• _EXERCISE OBJECTIVE_
Repeat, exactly as written, all of the entries, but not their pictures.

== SOURCE INFORMATION ==

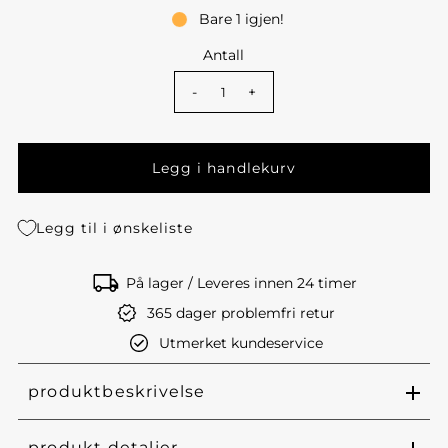
Bare 1 igjen!
Antall
-
+
Legg til i ønskeliste
På lager / Leveres innen 24 timer
365 dager problemfri retur
Utmerket kundeservice
produktbeskrivelse
produkt detaljer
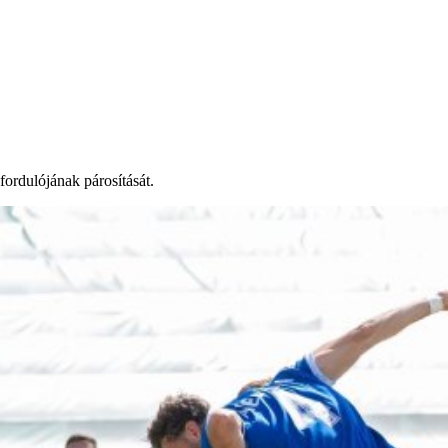
rdulójának párosítását.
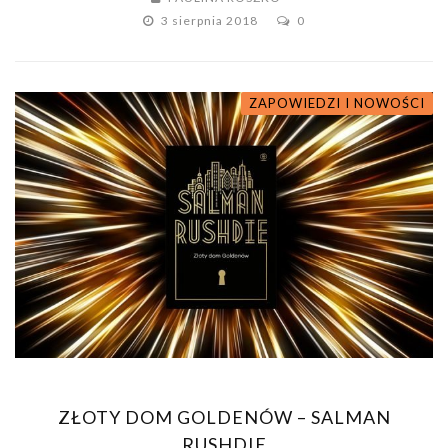
3 sierpnia 2018
0
ZAPOWIEDZI I NOWOŚCI
ZŁOTY DOM GOLDENÓW – SALMAN
RUSHDIE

===

• _TASK SOLUTION_
Bare 1 igjen!
Antall
-
+
Legg til i ønskeliste
På lager / Leveres innen 24 timer
365 dager problemfri retur
Utmerket kundeservice
produktbeskrivelse
produkt detaljer
rdulójának párosítását.
3 sierpnia 2018
0
ZAPOWIEDZI I NOWOŚCI
ZŁOTY DOM GOLDENÓW – SALMAN
RUSHDIE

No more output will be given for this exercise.